Contrarié, Ryo se leva brusquement et ses lombaires se manifestèrent vivement. Il grimaça de douleur. Il avait dormi à la belle étoile près d'un feu de camp, à même le sol, comme dans son enfance de guérillero dans la jungle colombienne. Son dos lui rappelait cruellement qu'il n'avait plus vingt ans. Il décida de s'éloigner un peu, histoire de laisser l'Âne dormir et se dirigea vers  la forêt pour ramasser du bois tout en maudissant sa situation, sa présence ici dans ce monde insolite, son mal de dos, son impuissance. 


Ryo maugréait tout en récupérant les branches mortes qui croisaient son chemin.

- "Me voilà coincé ici à attendre qu'une princesse demande à son mari de me filer un coup de main ! A moi ! Ryo Saeba, le Numéro Un des Tueurs de tout le Japon ? Nan mais sans blague ..."

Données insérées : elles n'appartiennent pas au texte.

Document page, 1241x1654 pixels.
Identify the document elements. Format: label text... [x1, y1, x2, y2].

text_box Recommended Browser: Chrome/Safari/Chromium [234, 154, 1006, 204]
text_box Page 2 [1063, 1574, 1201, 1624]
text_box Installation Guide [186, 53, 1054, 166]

Il soupira mais, à force de réfléchir à sa situation, il finit par songer qu'il n'avait pas beaucoup d'options. Pour rentrer dans son monde, comme il se retrouvait perdu dans un univers dont il ignorait absolument les codes, il ne lui restait qu'à faire confiance à ses compagnons de route et surtout à Fiona. Et à attendre ... 


Attendre ... Pas trop son genre. Lui, il préférait prendre les choses en main, agir, monter des plans, prendre des risques pour sauver les autres ... Alors attendre qu'une princesse le sauve ... 

- "Ouais, mais j'ai pas vraiment le choix ..."


Marcher commençait à lui faire du bien. 

- "Un putain de conte de fées ... Mais merde, fallait que ça tombe sur moi ... Si y'a bien un truc que je connais pas du tout, c'est les histoires pour mioches. Moi, tout ce qu'on m'a raconté étant gamin, c'est comment astiquer des putains de rangers et remonter un fusil d'assaut. Pas comment trouver des magiciens !"


Soudain, son humeur redevint sombre :

- "Faut dire que tout ça serait nettement moins compliqué si l'autre mégère de Kaori n'en faisait pas toute une maladie pour un mot de travers ! Normal que j'ai pété un plomb et que j'ai balancé un truc qui lui a pas plu quand elle a fait ses allusions, là, quand Falcon et Miki ont annoncé leur mariage ! Elle n'a pas arrêté avec ses : "C'est meeerveilleux pour Eux ! Mais quelle chance ! Comme c'est booo un homme qui assume ses sentiments !" Et gna gna gna ... Pfff  ... il assume rien du tout, il se passe la corde au cou, oui ! Fidélité jusqu'à ce que la mort nous sépare, quelle tristesse !"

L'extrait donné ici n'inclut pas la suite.